Los editores británicos podrán excluirse del uso de su contenido en el entrenamiento de modelos de inteligencia artificial de Google y en los resúmenes generados por IA en las búsquedas, según las nuevas exigencias de conducta impuestas al gigante tecnológico por la Competition and Markets Authority (CMA) del Reino Unido. La medida, derivada de la designación de Google como operador con peso estratégico en el mercado de búsqueda general, afecta a medios de comunicación y otros creadores de contenido.
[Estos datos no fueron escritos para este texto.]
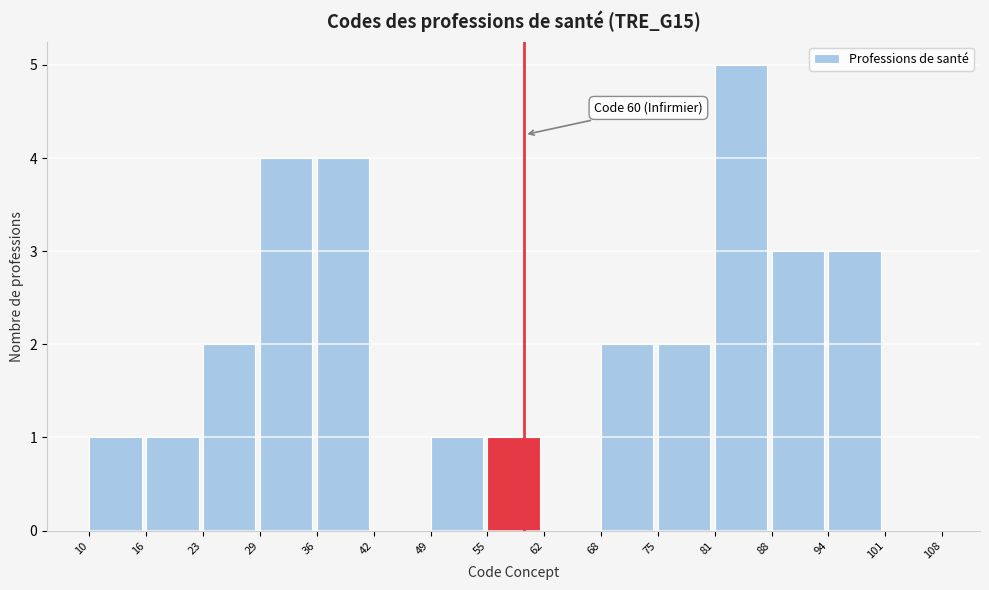

Which range on the x-axis has the tallest bar?

81 to 88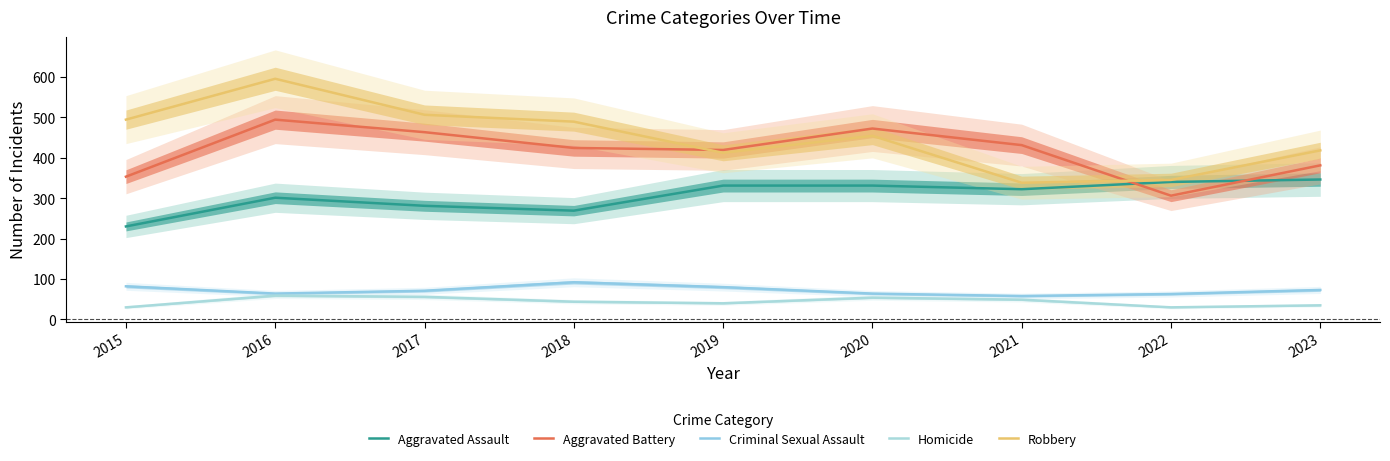

Which series has the widest spread of values?

Robbery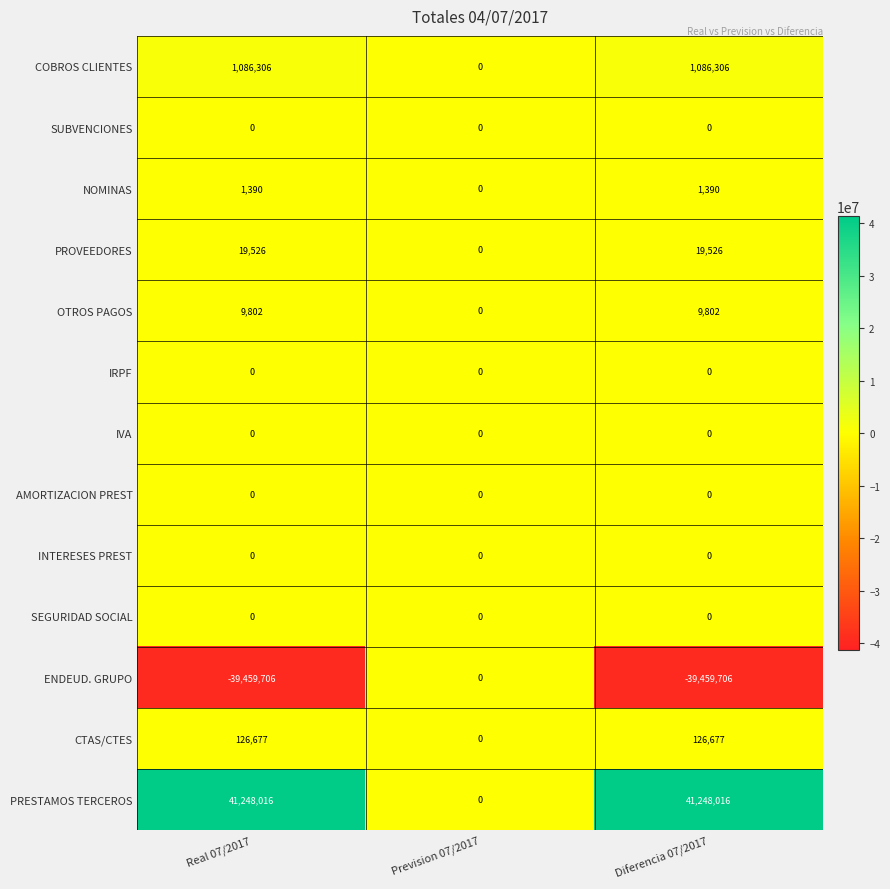

What is the total value across all series at Real 07/2017?

3032011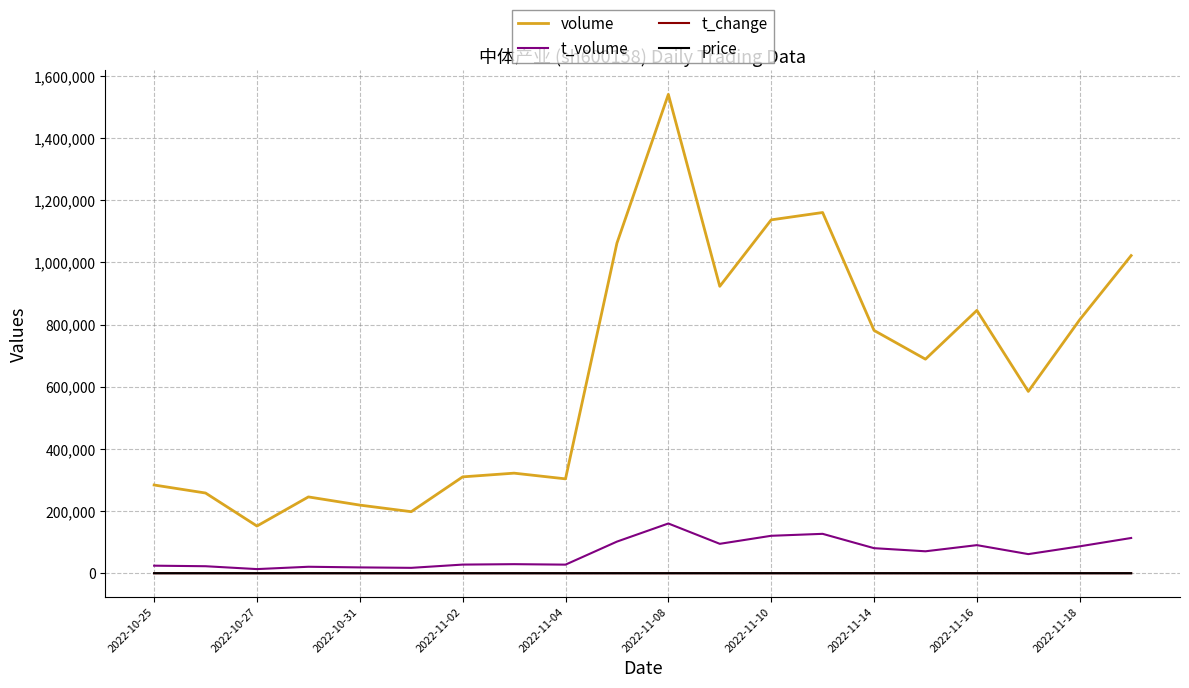

Which series has the largest range (max minus min)?

volume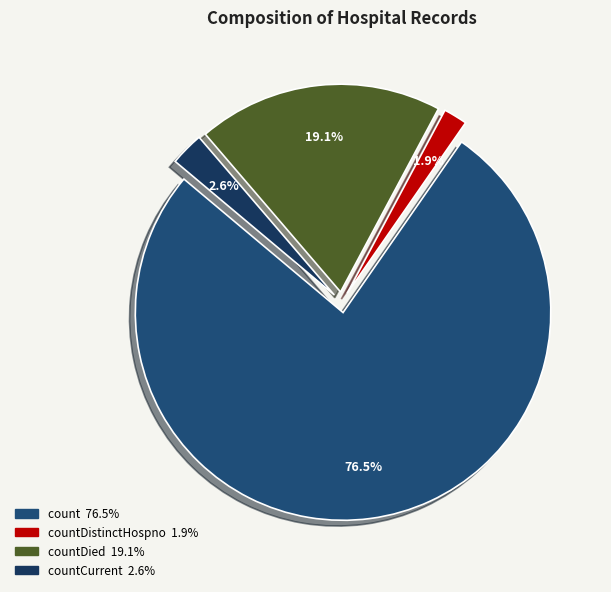

How many slices are in this pie chart?

4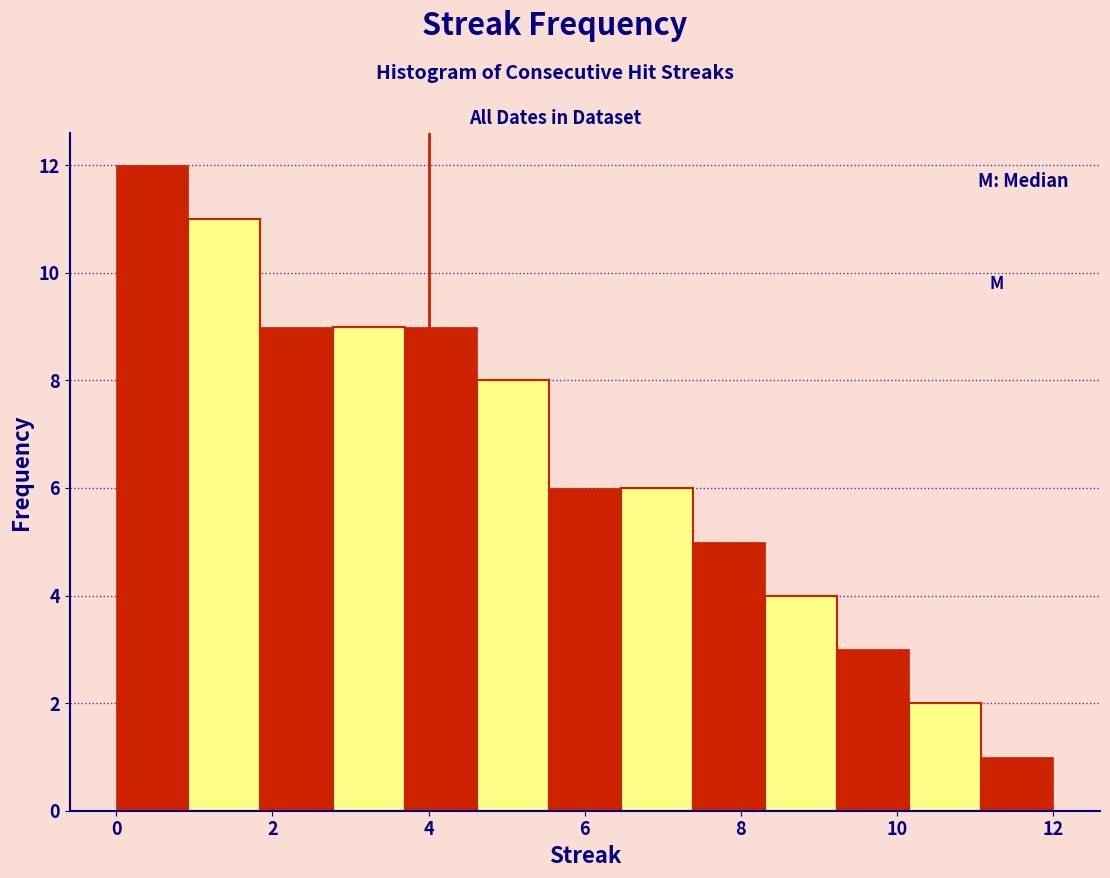

Which range on the x-axis has the tallest bar?

0.0 to 1.0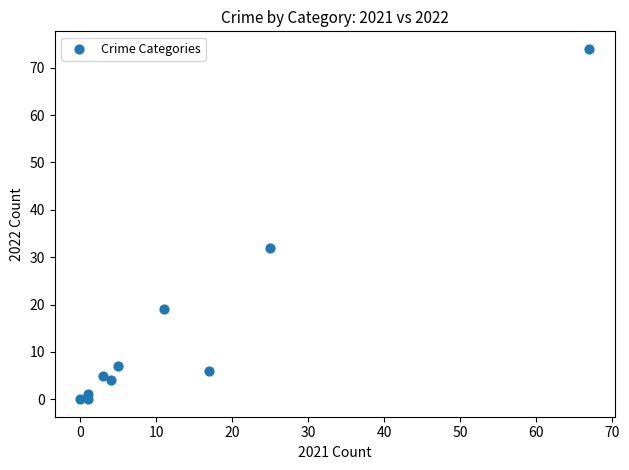

What Y value in the scatter plot is closest to 37?

32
La CMA explicó que los editores dispondrán de "herramientas efectivas" para impedir que su material alimente funciones de IA en las búsquedas, como AI Overviews. "Esto sitúa a los editores, como las organizaciones de noticias, en una mejor posición para negociar acuerdos de contenido con Google", señaló el regulador. Google estará además obligada a garantizar que el contenido aparezca correctamente atribuido mediante enlaces claros en los resultados generados por IA.
La propuesta del derecho de exclusión se planteó por primera vez en enero. Google deberá también permitir a los editores negarse a que su contenido se utilice para el "ajuste fino" de modelos de IA, dándoles control sobre la totalidad de usos de su material. Sarah Cardell, directora ejecutiva de la CMA, afirmó que los nuevos requisitos buscan responder a los cambios actuales y futuros en el negocio de búsqueda de Google, cuyo cumplimiento será supervisado activamente y podría ir seguido de nuevas acciones regulatorias en las próximas semanas.